### EXTRACT:
==*==

The Pleasure Of Their Company
Glynn Nicholas & Shaun Micallef
Arts Theatre, Sat 12 March. Season Closed


Mix two consummate professionals, an attentive audience and binary opposites and you have an entertaining evening that could have been special; an evening that promised so much more than it actually delivered.

Both Nicholas and Micallef are masters of their respective forms, both command the audience's attention while slyly upstaging each other with simple gestures and intonations. They work together well, feed off each other and allow latitude making for a show that seemingly would never be the same twice. They play to each other's strengths, letting the disparate nature of their comedic abilities to shine and fulfil audience expectations. What Nicholas achieves with a twist of his hips, a shrug of shoulders and some consummate costuming, Micallef achieves with his esoteric banter, asides and extraordinarily expressive eyebrows. I can only say watch out for their upcoming Fringe show.

==*==

### DATASET ENTRIES:
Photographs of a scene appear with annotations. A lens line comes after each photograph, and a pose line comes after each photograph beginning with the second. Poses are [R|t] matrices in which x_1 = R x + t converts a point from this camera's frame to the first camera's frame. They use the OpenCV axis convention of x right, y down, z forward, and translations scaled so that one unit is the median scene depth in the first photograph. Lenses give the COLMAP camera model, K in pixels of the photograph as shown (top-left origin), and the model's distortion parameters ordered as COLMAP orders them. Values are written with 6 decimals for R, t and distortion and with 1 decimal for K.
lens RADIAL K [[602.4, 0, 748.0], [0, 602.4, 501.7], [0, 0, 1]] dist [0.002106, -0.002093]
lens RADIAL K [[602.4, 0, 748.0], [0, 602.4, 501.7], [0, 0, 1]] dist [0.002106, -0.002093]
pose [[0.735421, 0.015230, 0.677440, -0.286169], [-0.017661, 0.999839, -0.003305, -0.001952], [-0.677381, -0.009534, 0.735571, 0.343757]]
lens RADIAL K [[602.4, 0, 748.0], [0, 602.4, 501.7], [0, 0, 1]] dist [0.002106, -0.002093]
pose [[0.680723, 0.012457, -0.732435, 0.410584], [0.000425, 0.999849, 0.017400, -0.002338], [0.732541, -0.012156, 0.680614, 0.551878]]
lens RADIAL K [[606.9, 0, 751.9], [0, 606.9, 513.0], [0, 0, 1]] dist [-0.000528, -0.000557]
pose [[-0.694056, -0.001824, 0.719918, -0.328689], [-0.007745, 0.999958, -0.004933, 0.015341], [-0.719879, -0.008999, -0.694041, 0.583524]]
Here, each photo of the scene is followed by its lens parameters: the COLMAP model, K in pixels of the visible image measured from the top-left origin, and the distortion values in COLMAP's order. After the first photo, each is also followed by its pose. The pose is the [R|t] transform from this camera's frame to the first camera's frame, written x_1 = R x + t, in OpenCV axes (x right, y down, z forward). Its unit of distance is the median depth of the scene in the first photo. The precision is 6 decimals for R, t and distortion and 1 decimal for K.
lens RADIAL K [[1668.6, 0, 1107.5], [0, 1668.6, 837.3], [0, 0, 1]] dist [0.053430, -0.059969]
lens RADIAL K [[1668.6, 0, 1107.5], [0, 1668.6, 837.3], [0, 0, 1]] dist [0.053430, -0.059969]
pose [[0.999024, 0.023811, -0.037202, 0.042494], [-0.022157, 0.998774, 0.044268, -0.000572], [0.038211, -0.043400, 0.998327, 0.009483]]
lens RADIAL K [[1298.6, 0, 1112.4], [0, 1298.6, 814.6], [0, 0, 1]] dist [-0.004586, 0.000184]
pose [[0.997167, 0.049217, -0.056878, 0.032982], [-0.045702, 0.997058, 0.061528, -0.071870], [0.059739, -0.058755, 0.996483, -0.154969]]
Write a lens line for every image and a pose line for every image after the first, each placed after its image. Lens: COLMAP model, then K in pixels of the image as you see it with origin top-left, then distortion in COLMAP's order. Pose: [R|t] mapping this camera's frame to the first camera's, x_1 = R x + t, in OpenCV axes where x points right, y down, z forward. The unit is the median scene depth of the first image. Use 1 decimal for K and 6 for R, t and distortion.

==*==

### WHAT IS BEING ASKED:
In the theater review, what does Micallef achieve his effect with?

### COMPLETED TASK:
His esoteric banter, asides and extraordinarily expressive eyebrows.